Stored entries

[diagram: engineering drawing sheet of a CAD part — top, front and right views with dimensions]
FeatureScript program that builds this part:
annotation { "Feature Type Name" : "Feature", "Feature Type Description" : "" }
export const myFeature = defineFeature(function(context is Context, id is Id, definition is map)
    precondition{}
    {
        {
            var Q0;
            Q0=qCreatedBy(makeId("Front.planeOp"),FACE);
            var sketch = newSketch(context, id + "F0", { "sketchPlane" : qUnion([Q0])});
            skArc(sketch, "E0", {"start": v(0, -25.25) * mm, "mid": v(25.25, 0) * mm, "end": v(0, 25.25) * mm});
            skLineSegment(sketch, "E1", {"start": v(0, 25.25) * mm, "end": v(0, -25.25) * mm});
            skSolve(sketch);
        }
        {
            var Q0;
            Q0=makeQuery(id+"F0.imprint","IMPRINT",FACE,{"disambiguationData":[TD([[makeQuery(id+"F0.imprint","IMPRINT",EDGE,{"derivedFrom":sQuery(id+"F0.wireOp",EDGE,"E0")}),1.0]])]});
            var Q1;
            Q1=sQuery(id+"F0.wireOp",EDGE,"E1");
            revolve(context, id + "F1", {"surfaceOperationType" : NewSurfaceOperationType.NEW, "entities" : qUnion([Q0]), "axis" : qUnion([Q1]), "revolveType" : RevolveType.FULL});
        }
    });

## Short task
Reproduce every row above verbatim, keeping each character, space and line break unchanged.

## The output
[diagram: engineering drawing sheet of a CAD part — top, front and right views with dimensions]
FeatureScript program that builds this part:
annotation { "Feature Type Name" : "Feature", "Feature Type Description" : "" }
export const myFeature = defineFeature(function(context is Context, id is Id, definition is map)
    precondition{}
    {
        {
            var Q0;
            Q0=qCreatedBy(makeId("Front.planeOp"),FACE);
            var sketch = newSketch(context, id + "F0", { "sketchPlane" : qUnion([Q0])});
            skArc(sketch, "E0", {"start": v(0, -25.25) * mm, "mid": v(25.25, 0) * mm, "end": v(0, 25.25) * mm});
            skLineSegment(sketch, "E1", {"start": v(0, 25.25) * mm, "end": v(0, -25.25) * mm});
            skSolve(sketch);
        }
        {
            var Q0;
            Q0=makeQuery(id+"F0.imprint","IMPRINT",FACE,{"disambiguationData":[TD([[makeQuery(id+"F0.imprint","IMPRINT",EDGE,{"derivedFrom":sQuery(id+"F0.wireOp",EDGE,"E0")}),1.0]])]});
            var Q1;
            Q1=sQuery(id+"F0.wireOp",EDGE,"E1");
            revolve(context, id + "F1", {"surfaceOperationType" : NewSurfaceOperationType.NEW, "entities" : qUnion([Q0]), "axis" : qUnion([Q1]), "revolveType" : RevolveType.FULL});
        }
    });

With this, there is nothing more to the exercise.